US President Barack Obama said on Friday that regulators would look for ways to prevent a repeat of Thursday’s mysterious stock market meltdown, adding to expectations the US government will make new regulations to curb runaway computer trading.
More than a day after a nearly 1,000-point drop in the Dow, the government had not publicly pinpointed the reasons.
Growing concern about the Greek debt crisis, exacerbated by a spike in the yen, may have caused computerized trading programs to dump US stocks. Initial theories had focused on an individual trader erroneously entering an order, known as “fat finger” on Wall Street.
“The regulatory authorities are evaluating this closely with a concern for protecting investors and preventing this from happening again,” said Obama, who called the sell-off “unusual market activity” when he spoke to reporters.
More than 50 people were working on the investigation into the night on Friday — some who have slept for only two hours since Thursday’s plunge — but regulators still do not know whether it started outside or within equity markets, a government source close to the probe said.
Politico, a news organization that covers US politics and government, said regulators were eyeing a series of high-volume trades in S&P futures in Chicago as the trigger.
Whatever the cause, the biggest-ever intraday point drop in the Dow stoked outrage among investors and politicians already up in arms over Wall Street’s role in the global recession.
“We should expect the regulators to use every tool available to them to lower the speed limit on financial markets, and especially on banks,” said Mohamed El-Erian, chief executive of Pacific Investment Management Co. “You will see regulation, taxation and enforcement all being used.”

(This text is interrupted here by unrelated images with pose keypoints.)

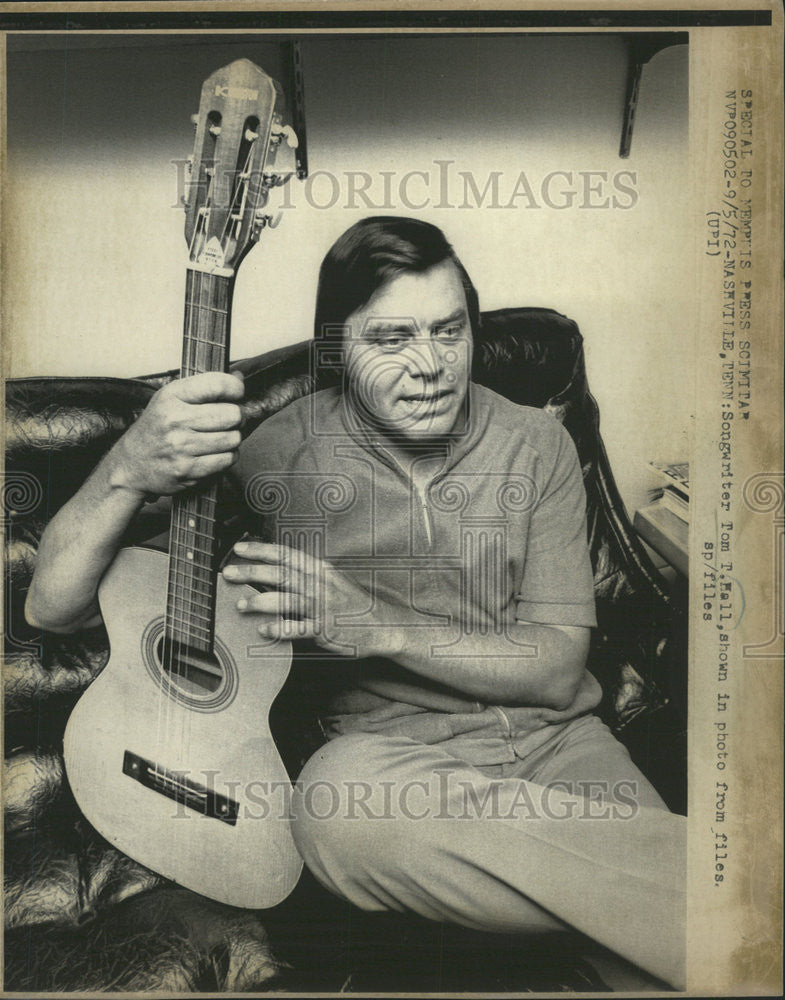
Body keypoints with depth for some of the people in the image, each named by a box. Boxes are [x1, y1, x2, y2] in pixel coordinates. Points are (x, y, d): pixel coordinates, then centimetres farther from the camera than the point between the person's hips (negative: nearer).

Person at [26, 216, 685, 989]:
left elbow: (560, 667, -2)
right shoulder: (279, 455, -5)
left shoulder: (535, 445, 2)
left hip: (553, 743, 0)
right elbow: (54, 608, -6)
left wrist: (380, 629, -19)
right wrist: (129, 470, -28)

Democratic senators Ted Kaufman and Mark Warner called for an amendment to the financial reform bill, asking US regulators to report on the causes of Thursday’s market plunge and whether circuit breakers are needed for computer-driven trading.
“A temporary US$1 trillion drop in market value is an unacceptable consequence of a software glitch,” Kaufman and Warner said in a letter to Christopher Dodd, chairman of the Senate Banking Committee.
EU market supervisors agreed on Friday to intensify monitoring because of wild stock and derivative swings.
The Dow industrials finished down 3.2 percent on Thursday. The index lost 1.3 percent on Friday, but there was no sign of the kind of selling that wracked the market on Thursday.
While the reasons behind the market swoon remained unclear, one senior portfolio manager at a large corporate pension plan speculated the move could have been set off by an algorithm responding to a spike in the yen, first against the euro, then against the dollar.
That in turn may have touched off computer orders to dump large amounts of stock more or less instantaneously, the manager said.
“That set off a nuclear process of one order banging into the next and exploding,” he said. “At the end of the day, the fault lies with poor programming and lack of intelligent human override.”
The Securities and Exchange Commission and the Commodities Futures Trading Commission said they were examining the reasons behind the sell-off, and “scrutinizing the extent to which disparate trading conventions and rules across various markets may have contributed to the spike in volatility.”
There are two issues for regulators and exchanges. One is to ensure that the same kind of rapid sell-off does not happen again; the other is to determine if someone in the market was trying to take advantage of the situation.
NASDAQ OMX Group will push for a marketwide circuit breaker based on individual stocks, chief executive Robert Greifeld said. Duncan Niederauer, chief executive of NYSE parent NYSE Euronext, touted his exchange’s use of a lever that slows down floor trading.